A força-tarefa da Operação Lava Jato está apreensiva com o impacto da delação do ex-ministro Antonio Palocci no sistema financeiro do país, segundo a colunista Mônica Bergamo. Estuda uma forma de, ao contrário do que ocorreu com as empreiteiras, preservar as instituições e os empregos que geram.

Segundo a publicação, a mesma preocupação tem sido demonstrada pelo próprio Palocci nas conversas com os procuradores. Ex-ministro da Fazenda, ele tem ponderado que seria importante separar os bancos, como empresas, dos executivos que cometeram crimes.

A colunista afirma também que uma das ideias que já circularam seria a de se promover uma complexa negociação com os bancos antes ainda da divulgação completa dos termos da delação de Palocci. Quando eles viessem a público, as instituições financeiras já teriam feito acordos de leniência com o Banco Central, pagando as multas e liquidando o assunto. Isso em tese evitaria turbulências de proporções ainda maiores do que as inevitáveis.

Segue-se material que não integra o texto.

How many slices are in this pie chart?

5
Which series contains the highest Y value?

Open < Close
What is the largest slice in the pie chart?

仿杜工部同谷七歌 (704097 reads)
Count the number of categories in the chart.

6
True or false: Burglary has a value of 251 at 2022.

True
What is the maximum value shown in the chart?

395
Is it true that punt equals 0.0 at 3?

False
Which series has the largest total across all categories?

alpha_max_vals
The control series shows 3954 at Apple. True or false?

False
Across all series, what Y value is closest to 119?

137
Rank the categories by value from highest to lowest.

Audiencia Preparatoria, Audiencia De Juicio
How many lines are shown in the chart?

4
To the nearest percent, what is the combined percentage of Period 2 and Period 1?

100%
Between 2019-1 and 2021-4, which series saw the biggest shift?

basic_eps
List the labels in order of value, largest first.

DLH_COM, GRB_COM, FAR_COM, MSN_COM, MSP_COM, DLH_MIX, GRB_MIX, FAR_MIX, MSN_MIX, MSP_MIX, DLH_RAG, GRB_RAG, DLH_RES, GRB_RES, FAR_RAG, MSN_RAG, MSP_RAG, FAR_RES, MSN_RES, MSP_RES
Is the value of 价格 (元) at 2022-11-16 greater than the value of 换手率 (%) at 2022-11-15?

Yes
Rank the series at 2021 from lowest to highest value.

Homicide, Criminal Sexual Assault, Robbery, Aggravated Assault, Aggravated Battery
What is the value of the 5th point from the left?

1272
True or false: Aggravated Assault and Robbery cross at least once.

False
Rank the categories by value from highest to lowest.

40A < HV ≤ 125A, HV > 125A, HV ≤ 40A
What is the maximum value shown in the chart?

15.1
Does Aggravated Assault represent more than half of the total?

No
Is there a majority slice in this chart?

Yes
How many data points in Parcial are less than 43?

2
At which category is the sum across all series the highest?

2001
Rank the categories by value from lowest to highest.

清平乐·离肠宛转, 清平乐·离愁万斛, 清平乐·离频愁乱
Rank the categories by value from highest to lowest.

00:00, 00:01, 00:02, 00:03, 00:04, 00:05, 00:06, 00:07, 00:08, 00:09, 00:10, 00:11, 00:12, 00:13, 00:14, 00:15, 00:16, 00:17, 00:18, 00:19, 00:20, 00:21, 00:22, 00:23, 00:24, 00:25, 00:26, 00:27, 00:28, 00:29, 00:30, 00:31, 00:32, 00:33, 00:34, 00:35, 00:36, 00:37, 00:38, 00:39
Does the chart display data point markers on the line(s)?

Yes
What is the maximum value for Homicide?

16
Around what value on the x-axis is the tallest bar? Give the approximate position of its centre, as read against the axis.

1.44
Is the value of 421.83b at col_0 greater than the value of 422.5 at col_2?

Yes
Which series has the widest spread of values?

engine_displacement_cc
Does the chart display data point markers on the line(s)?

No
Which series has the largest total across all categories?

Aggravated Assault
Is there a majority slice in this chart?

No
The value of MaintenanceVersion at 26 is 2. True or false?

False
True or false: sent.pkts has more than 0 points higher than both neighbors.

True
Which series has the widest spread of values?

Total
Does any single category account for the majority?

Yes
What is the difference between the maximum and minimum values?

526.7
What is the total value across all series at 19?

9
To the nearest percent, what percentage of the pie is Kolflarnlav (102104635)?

Ainda de acordo com a coluna, a dificuldade é como fazer isso em tempo exíguo, já que a negociação com Palocci para a delação premiada está em etapa avançada.

Por fim, a publicação lembra que empreiteiras como a Odebrecht sofreram graves consequências quando os escândalos em relação a elas se tornaram públicos. Tiveram que demitir em larga escala, paralisaram atividades, enfrentaram problemas de financiamento e se desfizeram de patrimônio. Algo parecido ocorre agora com a JBS.